As with the bans on trans fats, local governments have been more successful in enacting menu-labeling regulations than their statewide counterparts. City and county menu labeling requirements have passed in San Francisco, King County, WA and Santa Clara County, CA, among other places, and have been proposed in Philadelphia as well as many other jurisdictions. These regulations have come under scrutiny and faced legal challenges, however, as illustrated by the challenge to the New York City ordinance and a similar suit facing the San Francisco menu labeling ordinance.
A primary criticism of menu labeling legislation at the local level is that the "patchwork of local ordinances would be challenging and confusing for restaurants and their customers." In recognition of this potential problem, the state of Georgia has taken a different approach. In April 2008, Governor Sonny Perdue signed a law, believed to be the first of its kind, that specifically prohibits counties in the state from mandating on-menu disclosure of nutritional information. The goal of this measure is to protect restaurants from the threat of inconsistent regulation.

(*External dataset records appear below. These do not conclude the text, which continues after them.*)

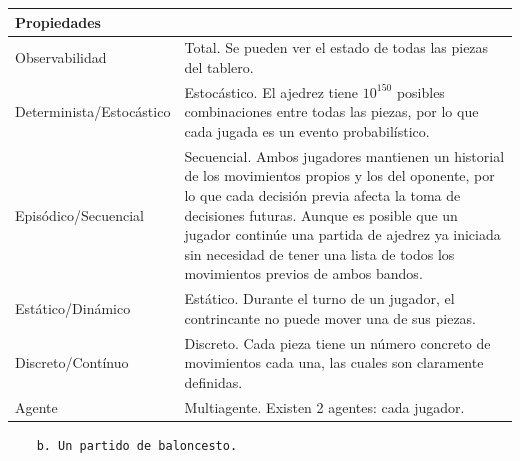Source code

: \documentclass[11pt]{article}
\begin{document}
\begin{longtable}[]{@{}
  >{\raggedright\arraybackslash}p{}
  >{\raggedright\arraybackslash}p{}@{}}
\toprule\noalign{}
\begin{minipage}[b]{\linewidth}\raggedright
Propiedades
\end{minipage} & \begin{minipage}[b]{\linewidth}\raggedright
\end{minipage} \\
\midrule\noalign{}
\endhead
\bottomrule\noalign{}
\endlastfoot
Observabilidad & Total. Se pueden ver el estado de todas las piezas del
tablero. \\
Determinista/Estocástico & Estocástico. El ajedrez tiene \(10^{150}\)
posibles combinaciones entre todas las piezas, por lo que cada jugada es
un evento probabilístico. \\
Episódico/Secuencial & Secuencial. Ambos jugadores mantienen un
historial de los movimientos propios y los del oponente, por lo que cada
decisión previa afecta la toma de decisiones futuras. Aunque es posible
que un jugador continúe una partida de ajedrez ya iniciada sin necesidad
de tener una lista de todos los movimientos previos de ambos bandos. \\
Estático/Dinámico & Estático. Durante el turno de un jugador, el
contrincante no puede mover una de sus piezas. \\
Discreto/Contínuo & Discreto. Cada pieza tiene un número concreto de
movimientos cada una, las cuales son claramente definidas. \\
Agente & Multiagente. Existen 2 agentes: cada jugador. \\
\end{longtable}

\begin{verbatim}
    b. Un partido de baloncesto.
\end{verbatim}
\end{document}
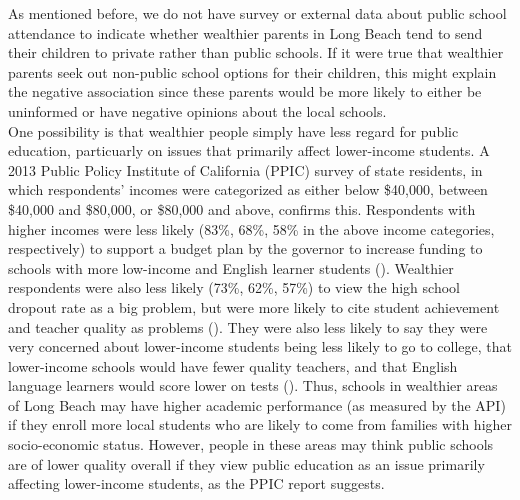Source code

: \indent
As mentioned before, we do not have survey or external data about public school attendance to indicate whether wealthier parents in Long Beach tend to send their children to private rather than public schools.  If it were true that wealthier parents seek out non-public school options for their children, this might explain the negative association since these parents would be more likely to either be uninformed or have negative opinions about the local schools.  \\
\indent
One possibility is that wealthier people simply have less regard for public education, particuarly on issues that primarily affect lower-income students.  A 2013 Public Policy Institute of California (PPIC) survey of state residents, in which respondents' incomes were categorized as either below \$40,000, between \$40,000 and \$80,000, or \$80,000 and above, confirms this.  Respondents with higher incomes were less likely (83\%, 68\%, 58\% in the above income categories, respectively) to support a budget plan by the governor to increase funding to schools with more low-income and English learner students (\citealt[p. 8]{Bal13}).  Wealthier respondents were also less likely (73\%, 62\%, 57\%) to view the high school dropout rate as a big problem, but were more likely to cite student achievement and teacher quality as problems (\citealt[p. 15]{Bal13}).  They were also less likely to say they were very concerned about lower-income students being less likely to go to college, that lower-income schools would have fewer quality teachers, and that English language learners would score lower on tests (\citealt[p. 18]{Bal13}).  Thus, schools in wealthier areas of Long Beach may have higher academic performance (as measured by the API) if they enroll more local students who are likely to come from families with higher socio-economic status.  However, people in these areas may think public schools are of lower quality overall if they view public education as an issue primarily affecting lower-income students, as the PPIC report suggests.





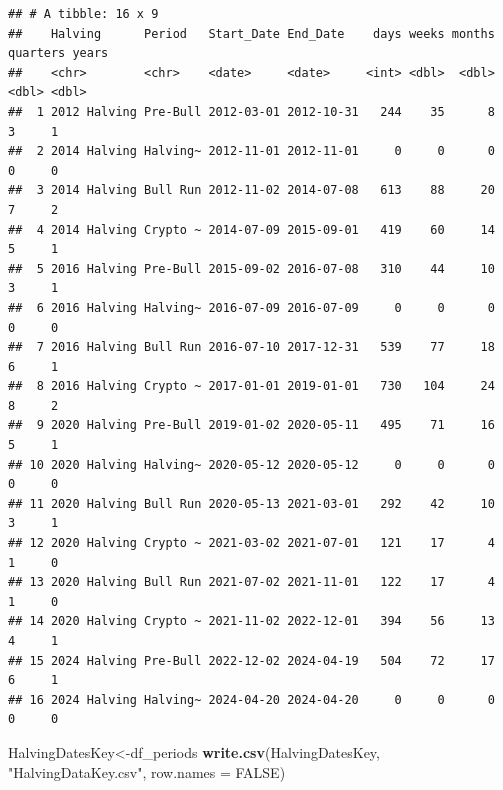 \documentclass[
]{article}
\newenvironment{Shaded}{\begin{snugshade}}{\end{snugshade}}
\newcommand{\AttributeTok}[1]{\textcolor[rgb]{0.13,0.29,0.53}{#1}}
\newcommand{\ConstantTok}[1]{\textcolor[rgb]{0.56,0.35,0.01}{#1}}
\newcommand{\FunctionTok}[1]{\textcolor[rgb]{0.13,0.29,0.53}{\textbf{#1}}}
\newcommand{\NormalTok}[1]{#1}
\newcommand{\OtherTok}[1]{\textcolor[rgb]{0.56,0.35,0.01}{#1}}
\newcommand{\StringTok}[1]{\textcolor[rgb]{0.31,0.60,0.02}{#1}}
\begin{document}
\begin{verbatim}
## # A tibble: 16 x 9
##    Halving      Period   Start_Date End_Date    days weeks months quarters years
##    <chr>        <chr>    <date>     <date>     <int> <dbl>  <dbl>    <dbl> <dbl>
##  1 2012 Halving Pre-Bull 2012-03-01 2012-10-31   244    35      8        3     1
##  2 2014 Halving Halving~ 2012-11-01 2012-11-01     0     0      0        0     0
##  3 2014 Halving Bull Run 2012-11-02 2014-07-08   613    88     20        7     2
##  4 2014 Halving Crypto ~ 2014-07-09 2015-09-01   419    60     14        5     1
##  5 2016 Halving Pre-Bull 2015-09-02 2016-07-08   310    44     10        3     1
##  6 2016 Halving Halving~ 2016-07-09 2016-07-09     0     0      0        0     0
##  7 2016 Halving Bull Run 2016-07-10 2017-12-31   539    77     18        6     1
##  8 2016 Halving Crypto ~ 2017-01-01 2019-01-01   730   104     24        8     2
##  9 2020 Halving Pre-Bull 2019-01-02 2020-05-11   495    71     16        5     1
## 10 2020 Halving Halving~ 2020-05-12 2020-05-12     0     0      0        0     0
## 11 2020 Halving Bull Run 2020-05-13 2021-03-01   292    42     10        3     1
## 12 2020 Halving Crypto ~ 2021-03-02 2021-07-01   121    17      4        1     0
## 13 2020 Halving Bull Run 2021-07-02 2021-11-01   122    17      4        1     0
## 14 2020 Halving Crypto ~ 2021-11-02 2022-12-01   394    56     13        4     1
## 15 2024 Halving Pre-Bull 2022-12-02 2024-04-19   504    72     17        6     1
## 16 2024 Halving Halving~ 2024-04-20 2024-04-20     0     0      0        0     0
\end{verbatim}

\begin{Shaded}
\begin{Highlighting}[]
\NormalTok{HalvingDatesKey}\OtherTok{\textless{}{-}}\NormalTok{df\_periods}
\FunctionTok{write.csv}\NormalTok{(HalvingDatesKey, }\StringTok{"HalvingDataKey.csv"}\NormalTok{, }\AttributeTok{row.names =} \ConstantTok{FALSE}\NormalTok{)}
\end{Highlighting}
\end{Shaded}
\end{document}
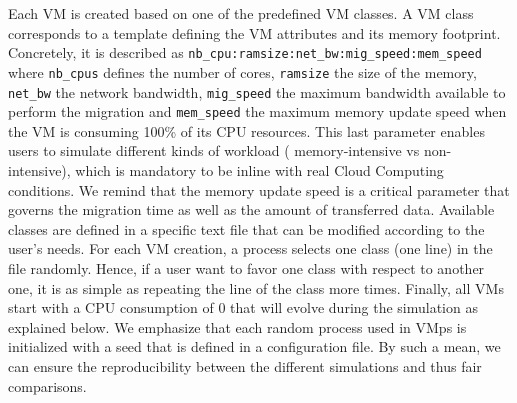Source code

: \documentclass[conference]{IEEEtran}
\newcommand{\vmps}{VMps\xspace}
\begin{document}
Each VM is created based on one of the predefined VM classes. A VM
class corresponds to a template defining the VM attributes and its
memory footprint. Concretely, it is described as
\texttt{nb\_cpu:ramsize:net\_bw:mig\_speed:mem\_speed} where
\texttt{nb\_cpus} defines the number of cores, \texttt{ramsize} the
size of the memory, \texttt{net\_bw} the network bandwidth,
\texttt{mig\_speed} the maximum bandwidth available to perform the
migration and \texttt{mem\_speed} the maximum memory update speed when
the VM is consuming 100\% of its CPU resources. This last parameter
enables users to simulate different kinds of workload (\ie
memory-intensive vs non-intensive), which is mandatory to be inline
with real Cloud Computing conditions. We remind that the memory update
speed is a critical parameter that governs the migration time as well
as the amount of transferred data. Available classes are defined in a
specific text file that can be modified according to the user's needs.
For each VM creation, a process selects one class (\ie one line) in
the file randomly. Hence, if a user want to favor one class with
respect to another one, it is as simple as repeating the line of the
class more times. Finally, all VMs start with a CPU consumption of 0
that will evolve during the simulation as explained below.
We emphasize that each random process used in \vmps is initialized with a seed
that is defined in a configuration file. By such a mean, we can ensure
the reproducibility between the different simulations and thus fair
comparisons.
\end{document}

Because of public concern about health issues, especially childhood obesity, it is likely that similar legislative actions will continue at all levels of government. For example, the Los Angeles City Council recently unanimously voted to impose a one-year ban on the opening of any new fast food restaurants in a 32-square mile area of Los Angeles, which encompasses the city's poorest areas. This ordinance is awaiting approval by the mayor. As such regulations are adopted and legal challenges progress at the state and local levels, franchisors must decide how to respond. Because the new rules require changes to key aspects of the franchise system—including food preparation and menu design—franchisors should plan to work with currently and potentially affected franchisees to develop a strategy for addressing these issues. Additionally, franchisors who operate company units in affected jurisdictions will be directly impacted and may have to modify operations accordingly.